The most troubling part of today's report is the drop in all-cash sales, which dropped to 30% of sales from 32% last month. This segment of buyer is primarily the "investment" buyer. It's the segment where all the action over the last two years in the housing market has been. Big investment funds from New York City, and Los Angeles, (Blackstone and Colony Capital, for instance) have bought hundreds of thousands of homes from Fannie Mae, Freddie Mac and from distressed regions of the country, thereby building huge portfolios of homes intended to be converted into rentals (again, just in time for new rental supply from developers).

If there's been a true drain on housing inventory for sale, it's the all-cash investor segment that has been the primary cause. If this segment of buyer disappears, the inventory of distressed and foreclosed homes will quickly replenish, offsetting any true home price house gains that have been observed over the past 12 months. In fact, it was reported just a week ago that foreclosure activity in Nevada, one of the hottest housing markets over the past year, has ramped up significantly: Nevada Returns To Foreclosure Top Spot.

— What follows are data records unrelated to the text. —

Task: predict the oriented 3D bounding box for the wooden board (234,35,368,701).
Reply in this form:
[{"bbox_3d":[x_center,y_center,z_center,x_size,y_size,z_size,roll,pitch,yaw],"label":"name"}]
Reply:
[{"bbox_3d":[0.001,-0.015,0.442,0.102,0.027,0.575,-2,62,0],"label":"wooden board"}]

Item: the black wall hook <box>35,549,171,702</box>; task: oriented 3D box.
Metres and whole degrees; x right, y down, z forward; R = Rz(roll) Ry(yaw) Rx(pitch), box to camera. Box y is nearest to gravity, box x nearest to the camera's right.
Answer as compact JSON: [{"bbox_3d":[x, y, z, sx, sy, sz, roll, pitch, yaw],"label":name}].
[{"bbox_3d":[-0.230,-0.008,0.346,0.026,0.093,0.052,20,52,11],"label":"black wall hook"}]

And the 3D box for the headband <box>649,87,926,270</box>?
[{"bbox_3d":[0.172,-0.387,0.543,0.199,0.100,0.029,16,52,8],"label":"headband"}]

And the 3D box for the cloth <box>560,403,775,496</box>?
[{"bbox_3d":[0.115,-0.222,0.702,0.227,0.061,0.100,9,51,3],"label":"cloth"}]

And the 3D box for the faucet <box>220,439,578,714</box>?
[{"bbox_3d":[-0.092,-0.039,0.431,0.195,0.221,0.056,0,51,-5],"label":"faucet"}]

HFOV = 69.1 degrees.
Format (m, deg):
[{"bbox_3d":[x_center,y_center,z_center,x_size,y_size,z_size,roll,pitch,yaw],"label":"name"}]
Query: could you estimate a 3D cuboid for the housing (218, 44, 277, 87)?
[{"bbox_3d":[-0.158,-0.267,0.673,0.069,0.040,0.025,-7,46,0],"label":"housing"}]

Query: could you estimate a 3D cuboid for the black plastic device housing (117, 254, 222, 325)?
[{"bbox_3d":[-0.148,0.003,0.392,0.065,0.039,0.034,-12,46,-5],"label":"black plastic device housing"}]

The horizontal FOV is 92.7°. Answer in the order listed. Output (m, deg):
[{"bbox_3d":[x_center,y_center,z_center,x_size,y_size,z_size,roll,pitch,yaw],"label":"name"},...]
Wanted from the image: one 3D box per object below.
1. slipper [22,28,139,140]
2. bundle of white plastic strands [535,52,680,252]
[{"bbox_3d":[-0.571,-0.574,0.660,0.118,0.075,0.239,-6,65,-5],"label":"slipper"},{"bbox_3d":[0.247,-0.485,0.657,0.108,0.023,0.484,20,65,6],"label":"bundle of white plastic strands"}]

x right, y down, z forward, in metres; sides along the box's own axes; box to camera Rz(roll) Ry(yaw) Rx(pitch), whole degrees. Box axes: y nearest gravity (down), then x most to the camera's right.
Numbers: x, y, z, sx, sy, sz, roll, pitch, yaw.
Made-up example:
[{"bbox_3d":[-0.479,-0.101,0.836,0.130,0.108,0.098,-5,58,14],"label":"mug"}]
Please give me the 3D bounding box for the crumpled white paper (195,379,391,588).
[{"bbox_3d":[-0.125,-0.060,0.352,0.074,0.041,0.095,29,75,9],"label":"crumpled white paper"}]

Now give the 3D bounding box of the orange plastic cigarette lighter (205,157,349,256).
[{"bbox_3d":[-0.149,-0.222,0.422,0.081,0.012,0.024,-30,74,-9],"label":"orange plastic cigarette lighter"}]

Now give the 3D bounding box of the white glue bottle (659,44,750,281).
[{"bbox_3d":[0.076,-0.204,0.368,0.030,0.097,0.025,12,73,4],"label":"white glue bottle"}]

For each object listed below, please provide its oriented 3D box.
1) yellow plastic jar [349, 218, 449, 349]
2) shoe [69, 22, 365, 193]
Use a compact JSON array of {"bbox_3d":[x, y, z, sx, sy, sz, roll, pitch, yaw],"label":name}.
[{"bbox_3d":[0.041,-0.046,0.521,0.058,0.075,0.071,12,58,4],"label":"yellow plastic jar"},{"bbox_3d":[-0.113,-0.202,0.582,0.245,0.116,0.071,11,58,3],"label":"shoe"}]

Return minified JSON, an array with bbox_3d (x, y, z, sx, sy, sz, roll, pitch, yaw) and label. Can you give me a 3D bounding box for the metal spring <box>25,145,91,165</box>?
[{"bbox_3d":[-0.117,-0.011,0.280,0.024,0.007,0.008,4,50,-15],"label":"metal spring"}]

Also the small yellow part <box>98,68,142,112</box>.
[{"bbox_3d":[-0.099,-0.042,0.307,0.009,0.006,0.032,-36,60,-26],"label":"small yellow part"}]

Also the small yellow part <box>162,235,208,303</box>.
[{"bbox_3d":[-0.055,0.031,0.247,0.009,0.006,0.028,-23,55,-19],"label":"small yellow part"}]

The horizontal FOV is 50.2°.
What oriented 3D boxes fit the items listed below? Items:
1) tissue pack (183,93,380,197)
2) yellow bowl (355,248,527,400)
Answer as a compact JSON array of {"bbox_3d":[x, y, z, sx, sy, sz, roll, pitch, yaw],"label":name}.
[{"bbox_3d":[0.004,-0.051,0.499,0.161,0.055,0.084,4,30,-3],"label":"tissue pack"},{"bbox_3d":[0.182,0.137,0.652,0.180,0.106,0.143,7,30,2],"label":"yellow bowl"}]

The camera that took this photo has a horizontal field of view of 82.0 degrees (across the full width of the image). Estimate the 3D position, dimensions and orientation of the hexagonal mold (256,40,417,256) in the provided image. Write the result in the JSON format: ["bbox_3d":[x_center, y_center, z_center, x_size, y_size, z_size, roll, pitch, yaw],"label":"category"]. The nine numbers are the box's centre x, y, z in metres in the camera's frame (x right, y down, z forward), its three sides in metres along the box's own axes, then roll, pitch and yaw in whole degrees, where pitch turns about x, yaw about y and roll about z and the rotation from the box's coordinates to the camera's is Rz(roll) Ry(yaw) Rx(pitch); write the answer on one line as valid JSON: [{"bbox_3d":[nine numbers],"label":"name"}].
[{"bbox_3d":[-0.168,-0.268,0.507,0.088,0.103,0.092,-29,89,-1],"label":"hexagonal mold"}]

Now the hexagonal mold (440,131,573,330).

Moreover, if the economy can't support and create buyers for homes outside of the investor segment, how can the level of home sales over the past 12-18 months possibly be maintained? If anything, if the investor segment disappears, it will pull the rug on at least one-third of the housing market demand over those same 12-18 months. In support of my view on this matter, the NAHB reported last week that its builder confidence index declined for the third straight month, missing forecast expectations: Home builder sentiment falls again. Please note that this drop in confidence coincides with what should be the strongest period seasonally for the housing market.

If my view is correct or you agree with my view, how can we make money from seeing something that the overall market either does not see or refuses to accept and therefore is overvaluing these stocks? My first choice is to short any of the homebuilders that still have stock prices in double digits. I did a write-up on D.R. Horton (NYSE:DHI) at the end of January recommending a short on DHI when the stock price closed at $23.89: DHI's shrinking pile of cash. It closed Friday at $21.98, for a gain-to-date of 8%. I believe there are more gains to be had by shorting DHI. I also recommend puts on XHB, the S&P homebuilders EFT. Currently trading at $28.91, I like the June near-money puts, because I don't think it will take too much time for my housing market view to be priced into the stock market.

Disclosure: I am short DHI, XHB. I wrote this article myself, and it expresses my own opinions. I am not receiving compensation for it (other than from Seeking Alpha). I have no business relationship with any company whose stock is mentioned in this article.